E’ possibile per un robot morire a causa di una radiazione? Chiediamolo a Fukushima
I robot, dotati di controllo remoto, inviati alla centrale nucleare di Fukushima Daiichi in Giappone, esplosa nel 2011 sono stati dichiarati dai tecnici ‘morti’ a seguito delle elevate radiazioni che hanno interferito sui circuiti e distrutto il loro cablaggio.
Nel 2011, uno dei più gravi terremoti della storia innescato da uno tsunami ha creato un’onda di 10 metri di altezza, che si è schiantata sulla centrale nucleare di Fukushima, distruggendola e causando quasi 19.000 vittime tra la popolazione.
Fukushima e l’impresa disperata
Il piano di messa in sicurezza delle zona procede davvero a rilento e le ultime notizie dall’area off-limits restano ancora piuttosto preoccupanti.
Si tratta di robot progettati in due anni, in grado di nuotare attraverso i tunnel sottomarini delle piscine di raffreddamento, e rimuovere i centinaia di residui di barre di combustibile fuso, materiale altamente radioattivo. Eppure a quasi 5 anni di distanza le radiazioni nella zona sono talmente elevate che nemmeno i robot riescono a tollerarle e finiscono per spegnersi.
I ricercatori della Tokyo Electric Power Company (TEPCO) – la compagnia giapponese che mantiene il sito – ancora non riesco a capire come pulire l’acqua radioattiva altamente pericolosa e rimuovere le barre di combustibile fuso che rimangono sul sito.
Si stima che fino ad oggi i ricercatori siano riusciti a ripulire solo il 10 per cento dei materiali radioattivi, e che una completa riqualificazione di Fukushima richiederà un lasso di tempo stimato tra i 30 e i 40 anni.

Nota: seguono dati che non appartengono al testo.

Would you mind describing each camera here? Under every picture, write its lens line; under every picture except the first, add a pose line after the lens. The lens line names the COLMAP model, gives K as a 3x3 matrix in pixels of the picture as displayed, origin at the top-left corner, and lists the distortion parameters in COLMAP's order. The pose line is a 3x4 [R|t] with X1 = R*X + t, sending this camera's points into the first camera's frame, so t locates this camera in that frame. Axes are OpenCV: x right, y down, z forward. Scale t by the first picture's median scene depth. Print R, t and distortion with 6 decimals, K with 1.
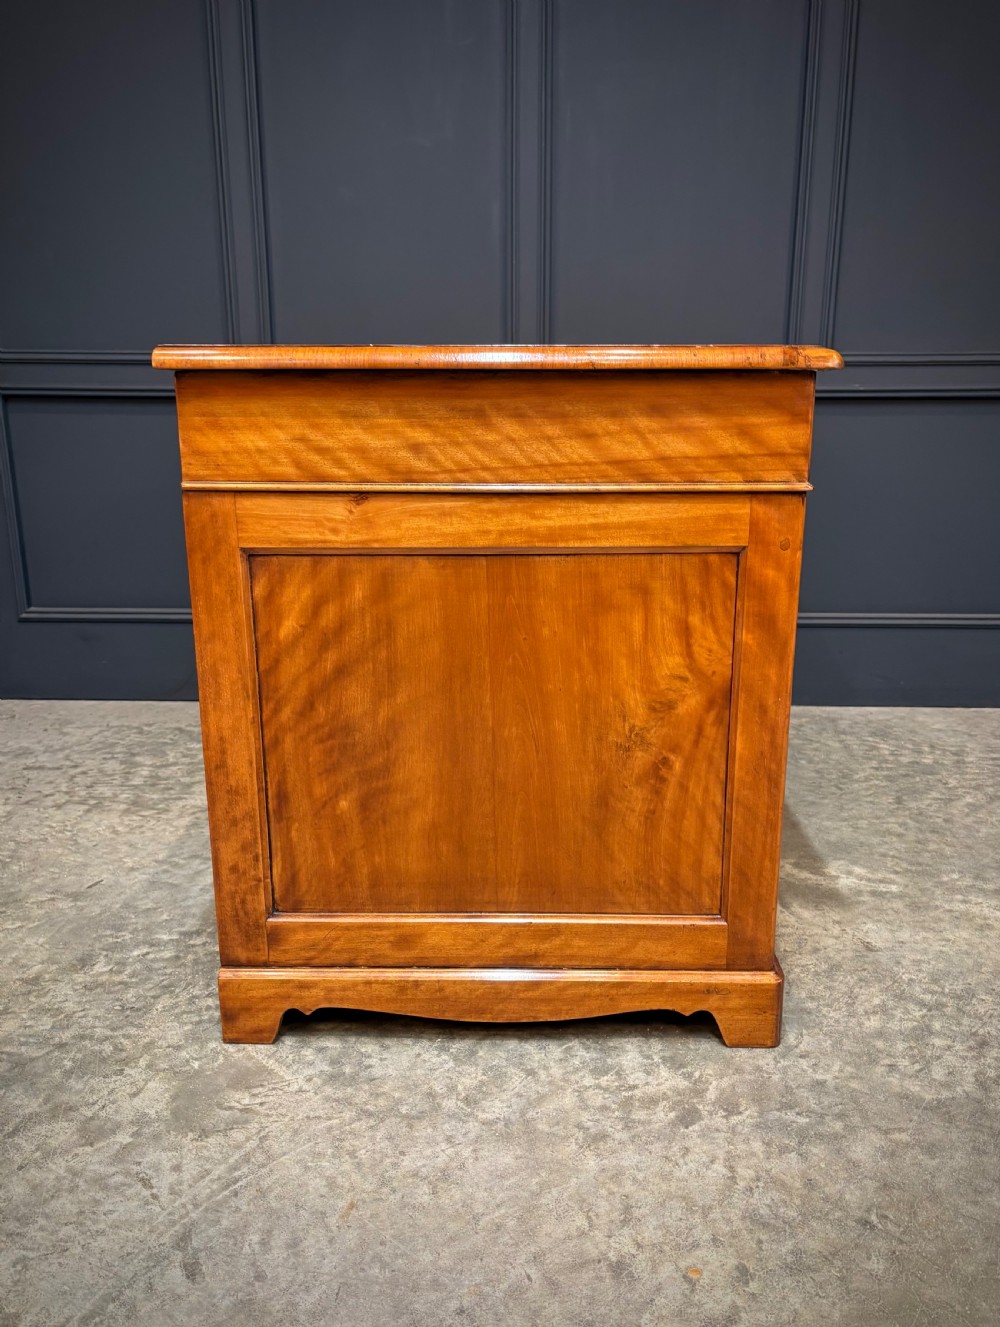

Per di più a dicembre vennero riportate notizie secondo cui la centrale danneggiata di Fukushima continuava a rilasciare piccole quantità di materiali nocivi nell’Oceano Pacifico. Del materiale radioattivo è stato anche ritrovato sulla costa occidentale degli Stati Uniti, a più di mille chilometri di distanza. Finora la Tepco ha rimosso con successo 1.535 elementi di combustibile dalla piscina di raffreddamento nel reattore 4, dove i livelli di radiazione sono così bassi che i tecnici possono eseguire i lavori da vicino.
Un’alternativa tentata dalla Tepco è quella di costruire un muro di ghiaccio per fermare la falda vicina al luogo contaminato, ma a parte il fatto che i lavori sono ancora lontani dall’essere completati, tale espediente serve solo ad arginare il problema.

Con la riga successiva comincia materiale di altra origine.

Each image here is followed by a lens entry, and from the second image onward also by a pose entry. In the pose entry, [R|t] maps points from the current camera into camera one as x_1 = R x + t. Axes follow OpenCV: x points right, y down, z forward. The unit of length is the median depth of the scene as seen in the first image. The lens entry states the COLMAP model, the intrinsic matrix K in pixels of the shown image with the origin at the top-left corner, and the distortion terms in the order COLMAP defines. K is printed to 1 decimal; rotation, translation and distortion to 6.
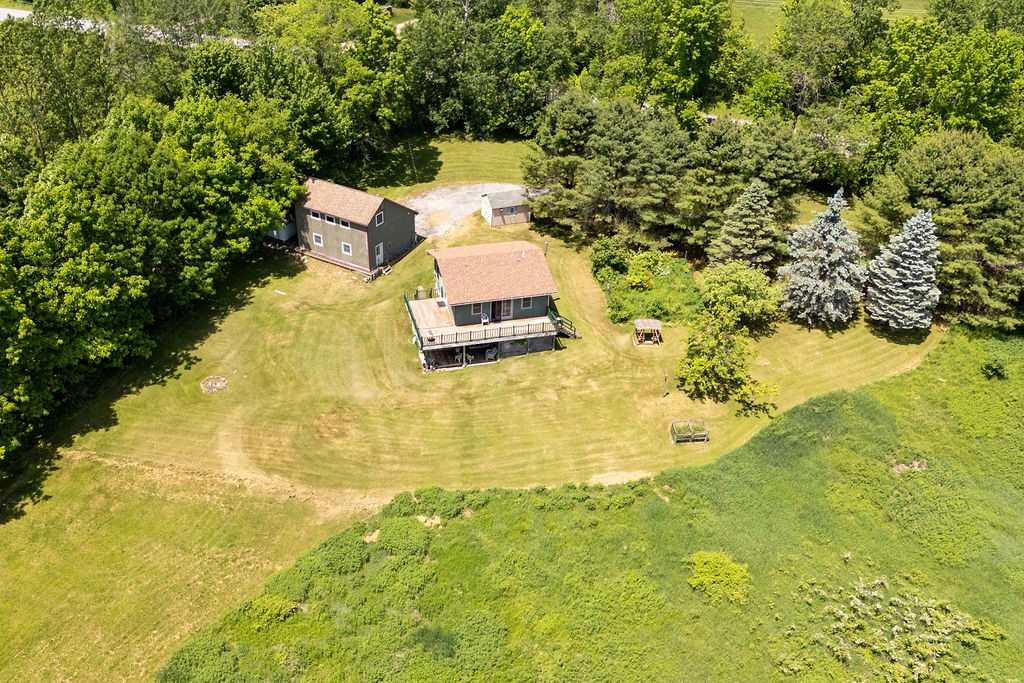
lens RADIAL K [[904.6, 0, 446.9], [0, 904.6, 341.2], [0, 0, 1]] dist [0.046397, -0.014029]
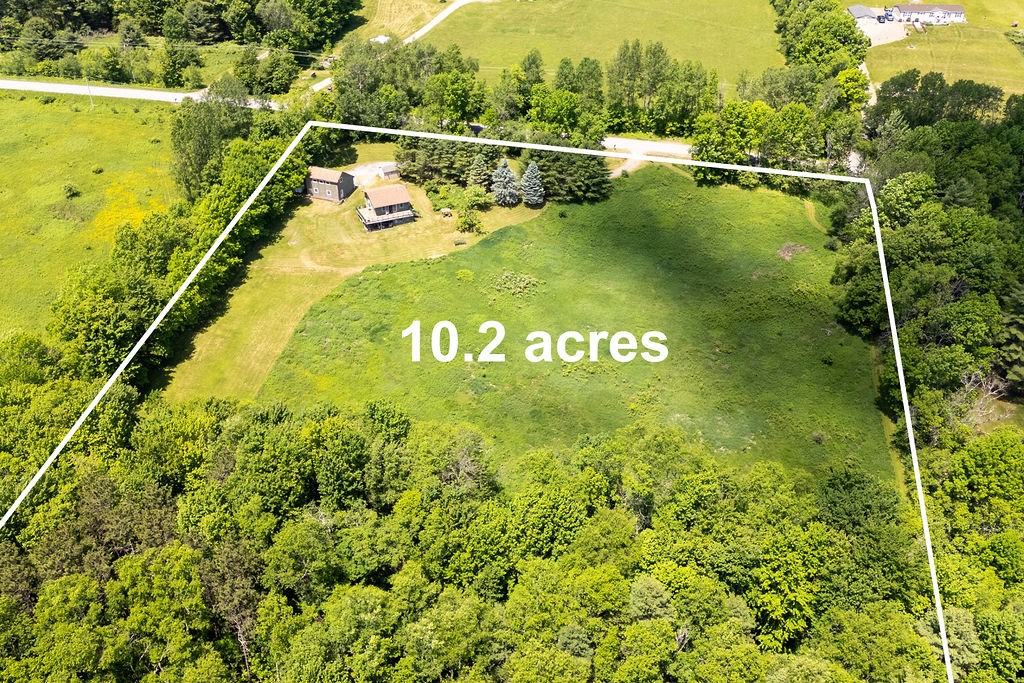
lens RADIAL K [[888.8, 0, 512.0], [0, 888.8, 341.5], [0, 0, 1]] dist [0.082946, -0.111566]
pose [[0.975829, -0.116966, 0.184600, -0.128393], [0.109587, 0.992733, 0.049714, 0.261358], [-0.189073, -0.028283, 0.981556, -1.687110]]
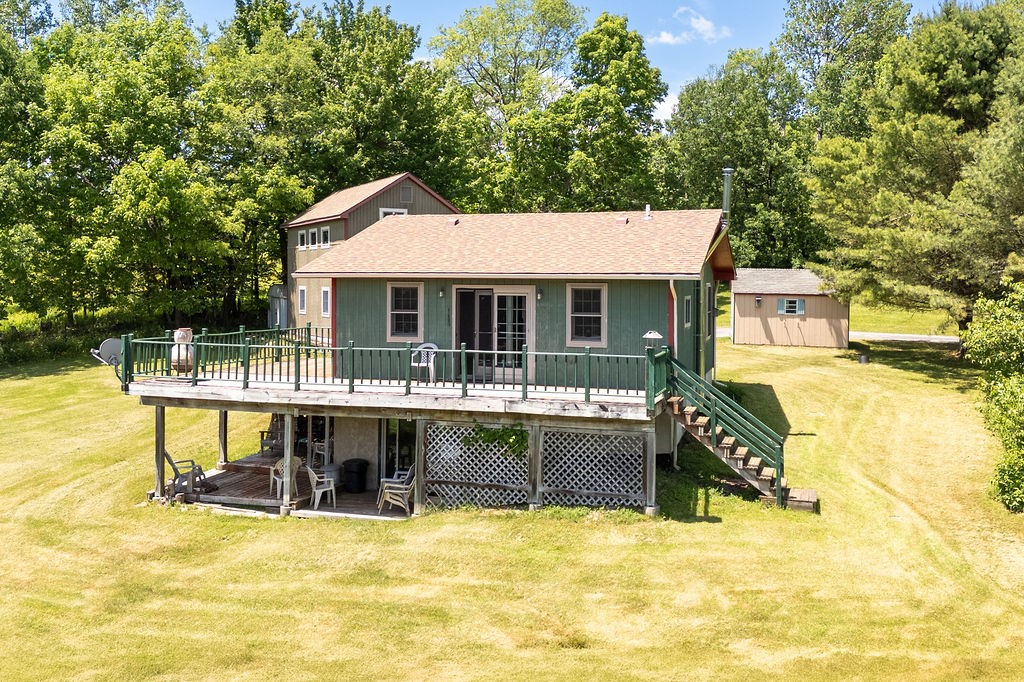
lens RADIAL K [[944.4, 0, 511.5], [0, 944.4, 272.2], [0, 0, 1]] dist [0.105910, -0.001097]
pose [[0.871109, 0.009617, -0.490996, 0.192990], [-0.275108, 0.837756, -0.471679, 0.075862], [0.406799, 0.545961, 0.732422, 0.745743]]
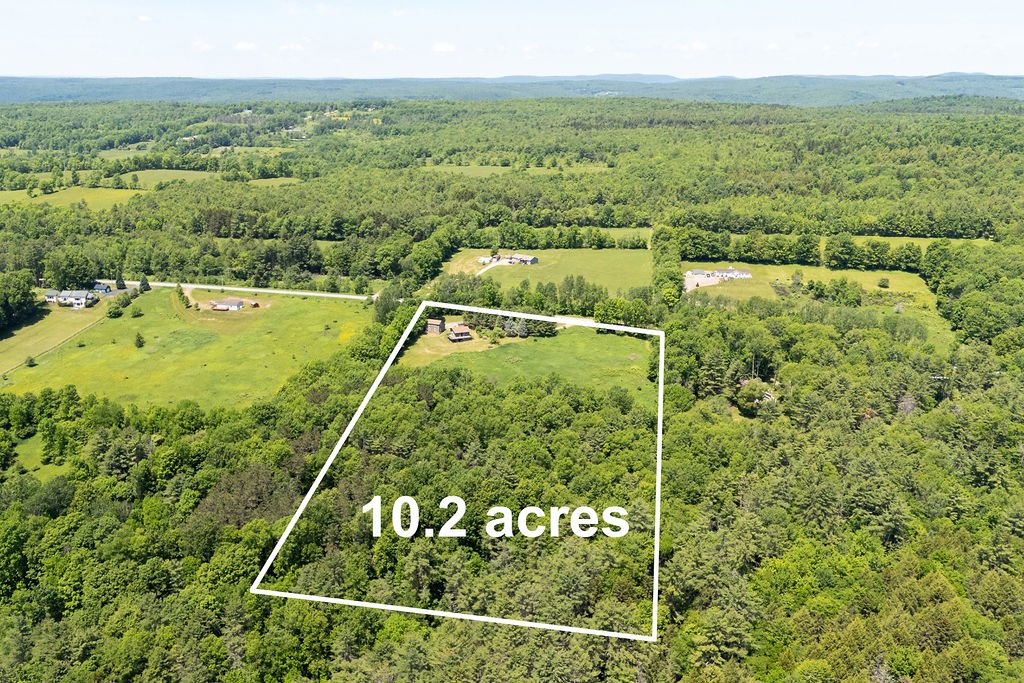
lens RADIAL K [[888.8, 0, 512.0], [0, 888.8, 341.5], [0, 0, 1]] dist [0.082946, -0.111566]
pose [[0.981852, -0.038042, 0.185794, -0.746261], [0.087559, 0.959943, -0.266165, 1.674751], [-0.168226, 0.277602, 0.945853, -4.889829]]
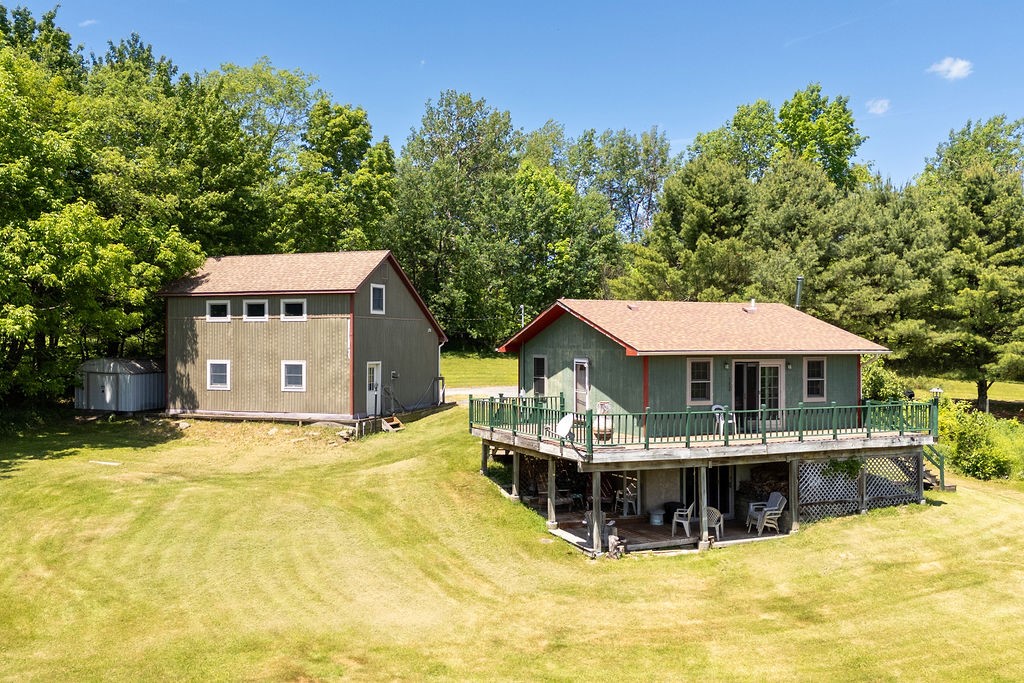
lens RADIAL K [[888.8, 0, 512.0], [0, 888.8, 341.5], [0, 0, 1]] dist [0.082946, -0.111566]
pose [[0.976486, 0.010258, 0.215337, -0.107273], [0.108242, 0.840504, -0.530883, 0.118508], [-0.186437, 0.541709, 0.819630, 0.677192]]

“E ‘estremamente difficile accedere all’interno della centrale nucleare“, come spiega Naohiro Masudadella Tepco, e ovviamente “l’ostacolo più grande è la radiazione.”
“I reattori continuano a rilasciare radiazioni nelle falde acquifere e quindi nell’Oceano Pacifico“, ha aggiunto Artie Gunderson, un ex ingegnere nucleare che non è coinvolto nel progetto. “Quando Tepco fermerà infine la falda, quella sarà la fine dell’inizio“.
Il problema più alto è costituito dal reattore 3, è lì che i robot inviati sono deceduti, e restano ancora 566 elementi di combustibile che devono essere rimossi.
Solo che non appena i robot si avvicinavano ai reattori, le radiazioni distruggono i loro cablaggi rendendoli inutili, ha spiegato Masuda, aggiungendo che ogni robot deve essere costruito su misura per ogni edificio, e occorrono due anni per svilupparne uno. Altri anni dunque occorreranno prima che i tecnici possano usufruire di un’altra batteria di robot necessari, i quali dovranno essere più resistenti di quelli attuali, sempre che tale tipo di tecnologia esista e possa essere messa in campo nel più breve tempo possibile.